À la suite du veto posé le 28 octobre dernier par la CFDT et la CGT sur le retour des 39 heures chez Smart, un focus sur la véritable portée des référendums en entreprise semble être nécessaire.
Actuellement très médiatisé, le référendum en droit du travail est représenté comme une véritable arme à destination des salariés. Toutefois, il est important de replacer ce dispositif dans son contexte légal et d’envisager un éventuel avenir pour le référendum en tant qu’outil normatif.
Le référendum et son contexte légal
Bien que cette méthode soit mise en avant ces derniers temps dans la presse, la législation limite les cas de recours au référendum en entreprise. La principale utilisation du référendum en entreprise consiste à approuver un accord collectif. Les cas de recours au référendum normatif sont énoncés aux articles L 2242-14 à L 2232-24 du Code du travail. Ainsi, le référendum a une réelle portée juridique en cas d’absence de délégué syndical dans les entreprises comptant plus de 200 salariés et en cas d’absence de délégué syndical et d’élu dans une entreprise, peu importe l’effectif de celle-ci. Dans ce type de situation, les salariés approuvent l’accord d’entreprise par l’intermédiaire du référendum.

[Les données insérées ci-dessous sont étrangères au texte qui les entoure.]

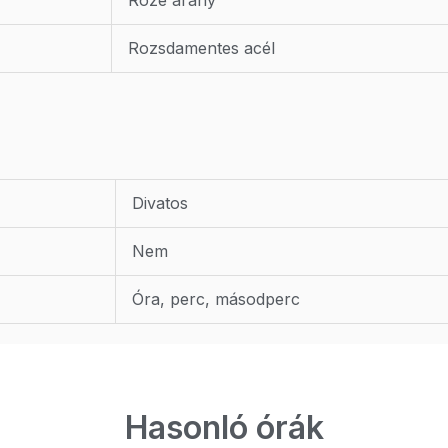
Rozsdamentes acél
Divatos
Nem
Óra, perc, másodperc
Hasonló órák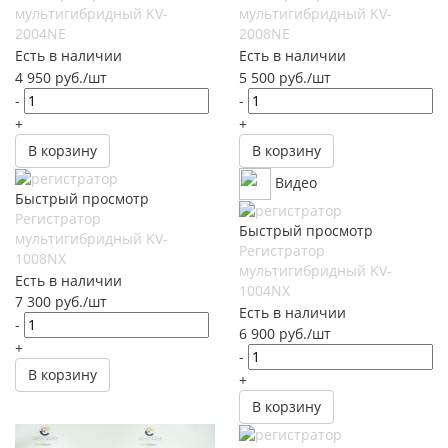
мультигибридный KV-
мультигибридный KV-
2004NE
2008NE
Есть в наличии
Есть в наличии
4 950
руб.
/шт
5 500
руб.
/шт
-
-
+
+
В корзину
В корзину
Видео
Быстрый просмотр
Регистратор
Быстрый просмотр
мультигибридный KV-
Регистратор
1008NX
мультигибридный KV-
Есть в наличии
1004NX
7 300
руб.
/шт
Есть в наличии
-
6 900
руб.
/шт
+
-
В корзину
+
В корзину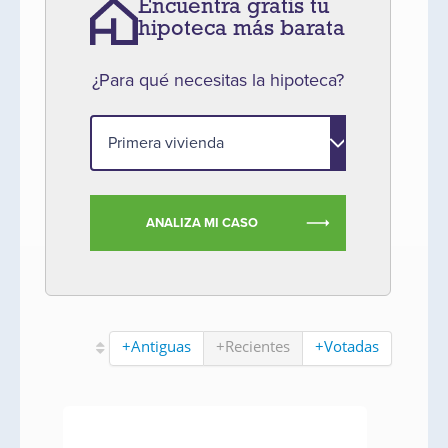
Encuentra gratis tu
hipoteca más barata
¿Para qué necesitas la hipoteca?
ANALIZA MI CASO
+Antiguas
+Recientes
+Votadas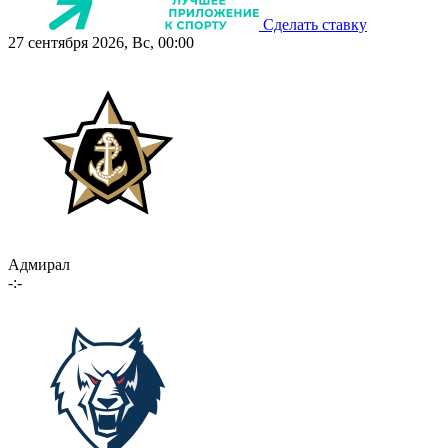
Сделать ставку
27 сентября 2026, Вс, 00:00
Адмирал
-:-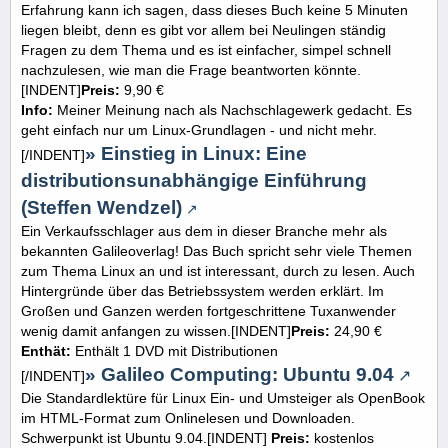
Erfahrung kann ich sagen, dass dieses Buch keine 5 Minuten
liegen bleibt, denn es gibt vor allem bei Neulingen ständig
Fragen zu dem Thema und es ist einfacher, simpel schnell
nachzulesen, wie man die Frage beantworten könnte.
[INDENT]
Preis:
9,90 €
Info:
Meiner Meinung nach als Nachschlagewerk gedacht. Es
geht einfach nur um Linux-Grundlagen - und nicht mehr.
» Einstieg in Linux: Eine
[/INDENT]
distributionsunabhängige Einführung
(Steffen Wendzel)
Ein Verkaufsschlager aus dem in dieser Branche mehr als
bekannten Galileoverlag! Das Buch spricht sehr viele Themen
zum Thema Linux an und ist interessant, durch zu lesen. Auch
Hintergründe über das Betriebssystem werden erklärt. Im
Großen und Ganzen werden fortgeschrittene Tuxanwender
wenig damit anfangen zu wissen.[INDENT]
Preis:
24,90 €
Enthät:
Enthält 1 DVD mit Distributionen
» Galileo Computing: Ubuntu 9.04
[/INDENT]
Die Standardlektüre für Linux Ein- und Umsteiger als OpenBook
im HTML-Format zum Onlinelesen und Downloaden.
Schwerpunkt ist Ubuntu 9.04.[INDENT]
Preis:
kostenlos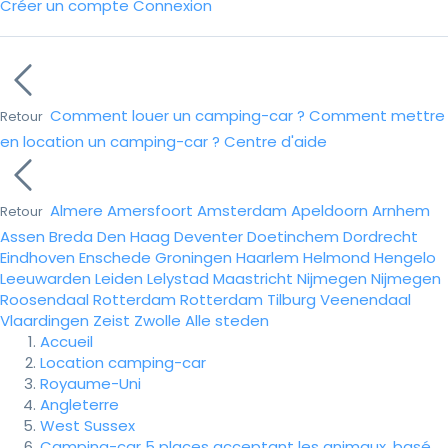
Créer un compte
Connexion
Comment louer un camping-car ?
Comment mettre
Retour
en location un camping-car ?
Centre d'aide
Almere
Amersfoort
Amsterdam
Apeldoorn
Arnhem
Retour
Assen
Breda
Den Haag
Deventer
Doetinchem
Dordrecht
Eindhoven
Enschede
Groningen
Haarlem
Helmond
Hengelo
Leeuwarden
Leiden
Lelystad
Maastricht
Nijmegen
Nijmegen
Roosendaal
Rotterdam
Rotterdam
Tilburg
Veenendaal
Vlaardingen
Zeist
Zwolle
Alle steden
Accueil
Location camping-car
Royaume-Uni
Angleterre
West Sussex
Camping-car 5 places acceptant les animaux, basé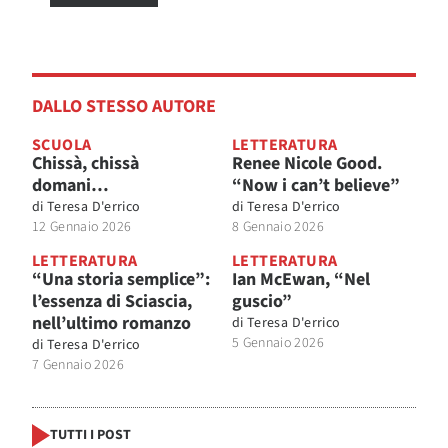
DALLO STESSO AUTORE
SCUOLA
LETTERATURA
Chissà, chissà
Renee Nicole Good.
domani…
“Now i can’t believe”
di
Teresa D'errico
di
Teresa D'errico
12 Gennaio 2026
8 Gennaio 2026
LETTERATURA
LETTERATURA
“Una storia semplice”:
Ian McEwan, “Nel
l’essenza di Sciascia,
guscio”
nell’ultimo romanzo
di
Teresa D'errico
5 Gennaio 2026
di
Teresa D'errico
7 Gennaio 2026
TUTTI I POST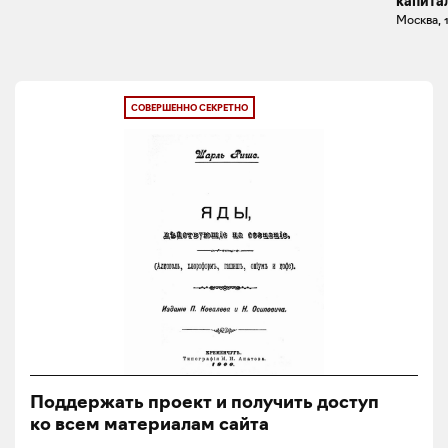
капита
Москва, 
СОВЕРШЕННО СЕКРЕТНО
Поддержать проект и получить доступ
ко всем материалам сайта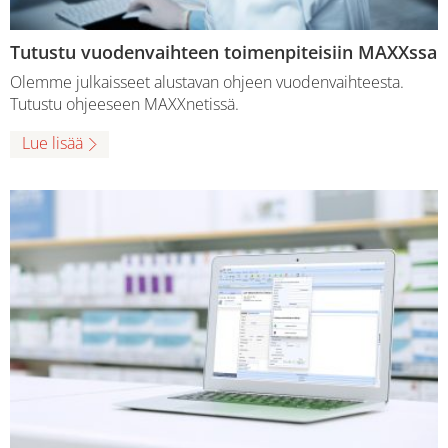
Tutustu vuodenvaihteen toimenpiteisiin MAXXssa
Olemme julkaisseet alustavan ohjeen vuodenvaihteesta.
Tutustu ohjeeseen MAXXnetissä.
Lue lisää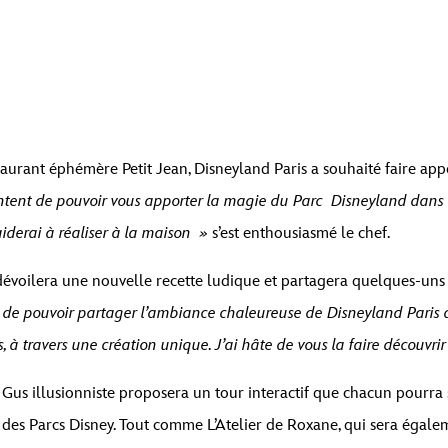
tenu d’un espace réservé de
Par défaut
. Pour accéder au contenu réel, cliq
taurant éphémère Petit Jean, Disneyland Paris a souhaité faire ap
 ce faisant, des données seront partagées avec des providers tiers.
ntent de pouvoir vous apporter la magie du Parc Disneyland dans l’
aiderai à réaliser à la maison »
s’est enthousiasmé le chef.
Débloquer le contenu
 dévoilera une nouvelle recette ludique et partagera quelques-uns 
Plus d’informations
de pouvoir partager l’ambiance chaleureuse de Disneyland Paris ave
, à travers une création unique. J’ai hâte de vous la faire découvrir 
 Gus illusionniste proposera un tour interactif que chacun pourra 
 des Parcs Disney. Tout comme L’Atelier de Roxane, qui sera égale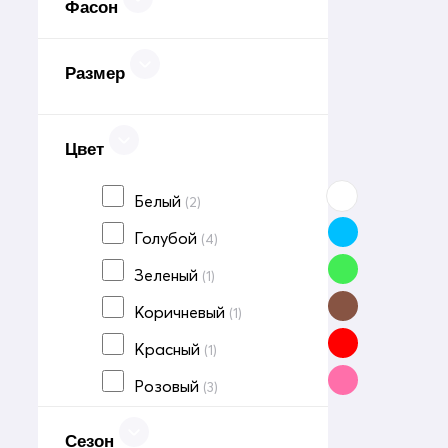
Фасон
Размер
Цвет
Белый
(2)
Голубой
(4)
Зеленый
(1)
Коричневый
(1)
Красный
(1)
Розовый
(3)
Светло-серый
(3)
Сезон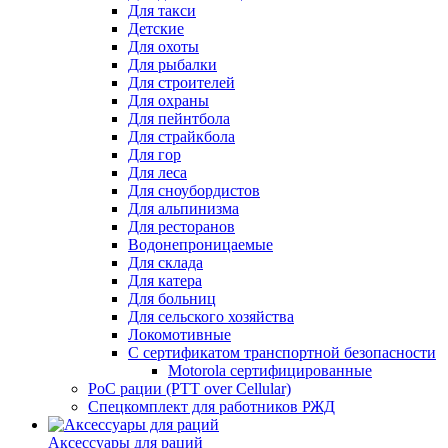
Для такси
Детские
Для охоты
Для рыбалки
Для строителей
Для охраны
Для пейнтбола
Для страйкбола
Для гор
Для леса
Для сноубордистов
Для альпинизма
Для ресторанов
Водонепроницаемые
Для склада
Для катера
Для больниц
Для сельского хозяйства
Локомотивные
С сертификатом транспортной безопасности
Motorola сертифицированные
PoC рации (PTT over Cellular)
Спецкомплект для работников РЖД
Аксессуары для раций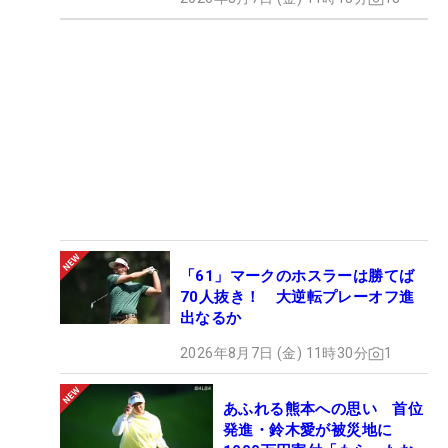
「61」マークのホスラーは勝てば
70人抜き！ 大逆転プレーオフ進
出なるか
2026年8月7日 (金) 11時30分
1
あふれる熊本への思い 首位
発進・鈴木愛が被災地に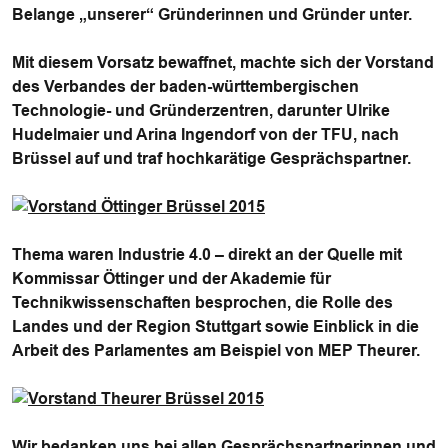
Belange „unserer“ Gründerinnen und Gründer unter.
Mit diesem Vorsatz bewaffnet, machte sich der Vorstand
des Verbandes der baden-württembergischen
Technologie- und Gründerzentren, darunter Ulrike
Hudelmaier und Arina Ingendorf von der TFU, nach
Brüssel auf und traf hochkarätige Gesprächspartner.
Thema waren Industrie 4.0 – direkt an der Quelle mit
Kommissar Öttinger und der Akademie für
Technikwissenschaften besprochen, die Rolle des
Landes und der Region Stuttgart sowie Einblick in die
Arbeit des Parlamentes am Beispiel von MEP Theurer.
Wir bedanken uns bei allen Gesprächspartnerinnen und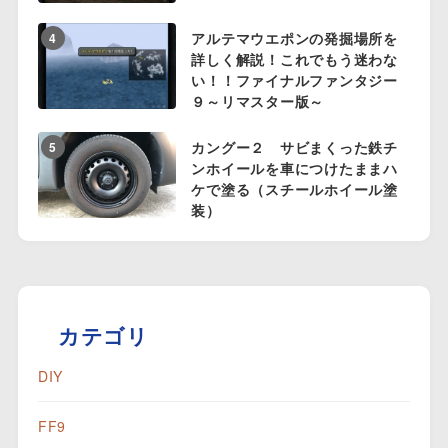
アルテマウエポンの発掘場所を
4
詳しく解説！これでもう迷わな
い！！ファイナルファンタジー
９～リマスター版～
カングー２ サビまくった鉄チ
5
ンホイールを車につけたままハ
ケで塗る（スチールホイール塗
装）
カテゴリ
DIY
FF9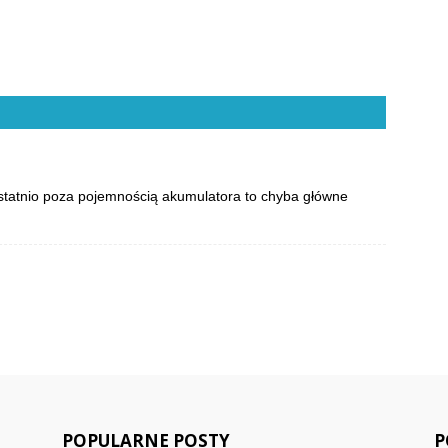
ostatnio poza pojemnością akumulatora to chyba główne
POPULARNE POSTY
P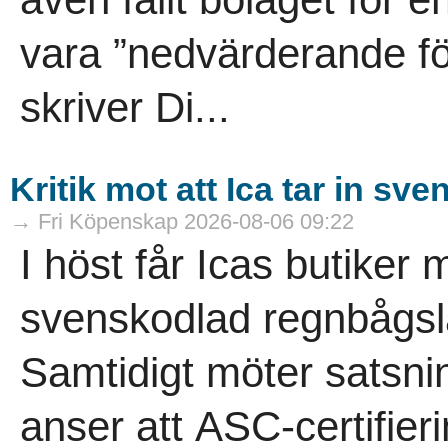
vara ”nedvärderande för
skriver Di...
Kritik mot att Ica tar in s
→ Fri Köpenskap 2026-08-06 09:22
I höst får Icas butiker 
svenskodlad regnbågsla
Samtidigt möter satsn
anser att ASC-certifierin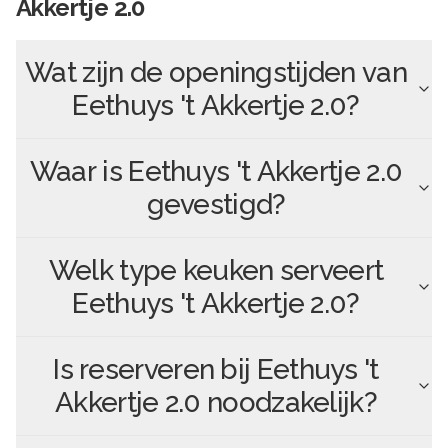
Akkertje 2.0
Wat zijn de openingstijden van
Eethuys 't Akkertje 2.0
?
Waar is
Eethuys 't Akkertje 2.0
gevestigd?
Welk type keuken serveert
Eethuys 't Akkertje 2.0
?
Is reserveren bij
Eethuys 't
Akkertje 2.0
noodzakelijk?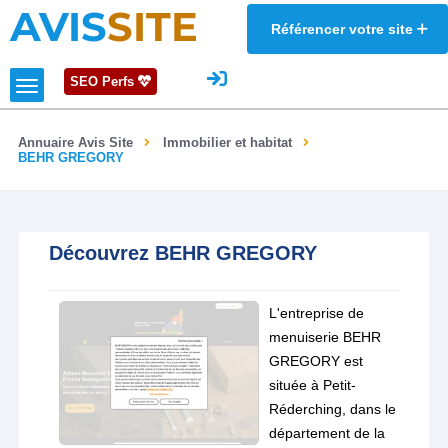
AVIS
SITE
Référencer votre site
SEO Perfs
Annuaire Avis Site
Immobilier et habitat
BEHR GREGORY
Découvrez BEHR GREGORY
L'entreprise de
menuiserie BEHR
GREGORY est
située à Petit-
Réderching, dans le
département de la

Par ailleurs, la consultation des salariés par voie référendaire possède une valeur juridique dans certains domaines limitativement énumérés par le Code du travail. Tel est le cas des plans d’intéressements, des plans de participation, des plans d’épargne salariale, en matière de prévoyance, de dérogation temporaire au repos dominical ou encore en matière de régime de retraite complémentaire.
En outre, la loi Rebsamen du 17 août 2015 permet à des élus du personnel mandatés par une organisation syndicale de conclure seuls un accord avec la direction. Cet accord devra ensuite être légitimé par un référendum. Cette nouvelle disposition démontre l’utilisation croissante du référendum comme instrument de légitimation
Toutefois, il n’est pas exclu que le référendum puisse être utilisé en tant qu’outil consultatif. C’est d’ailleurs l’usage qui en est fait par des entreprises comme Smart et Sephora. Ces référendums ont été très médiatisés mais, en réalité, sans l’aval des syndicats, ils n’ont pas de valeur juridique. Le récent véto posé par la CFDT et la CGT chez Smart en est la preuve. En effet, ces syndicats représentatifs majoritaires, réunissant 53 % des suffrages aux élections professionnelles, se sont opposés au retour des 39 heures au sein de l’entreprise, quand bien même un référendum interne du 11 septembre 2015 montrait que plus de 56 % des salariés y étaient favorables.
L’avenir du référendum : outil de concurrence face à l’accord collectif ?
Ainsi, en droit du travail, le référendum va souvent de pair avec l’accord collectif, intervenant comme un simple appui qui vient légitimer ce dernier. Toutefois, avec la multiplication du recours au référendum consultatif, à l’instar de General Motors en 2011 et Sephora et Smart en cette rentrée 2015, il est légitime de se questionner sur le futur du référendum dans le paysage du droit du travail et sur la question de son émancipation en tant qu’outil légal de démocratie participative au sein de l’entreprise.
À l’avenir, le référendum pourrait peut-être venir concurrencer l’accord collectif. Plusieurs entités militent en la faveur d’une généralisation de l’utilisation du référendum, notamment en cas de blocage de la négociation collective. C’est le cas de l’Institution Montaigne, think tank libéral, dans son dernier rapport publié en septembre 2015 « sauver le dialogue social ». Néanmoins, l’autonomisation du référendum ne semble pas être une priorité de la réforme du droit du travail. Le Président de la République a exprimé certaines réserves à propos de ce type de méthode lors de la dernière conférence sociale, craignant notamment des pressions dans l’entreprise.
Ainsi, l’affaire du référendum chez Smart prouve, encore une fois, la suprématie de l’accord collectif, et renvoie le référendum à son rang consultatif.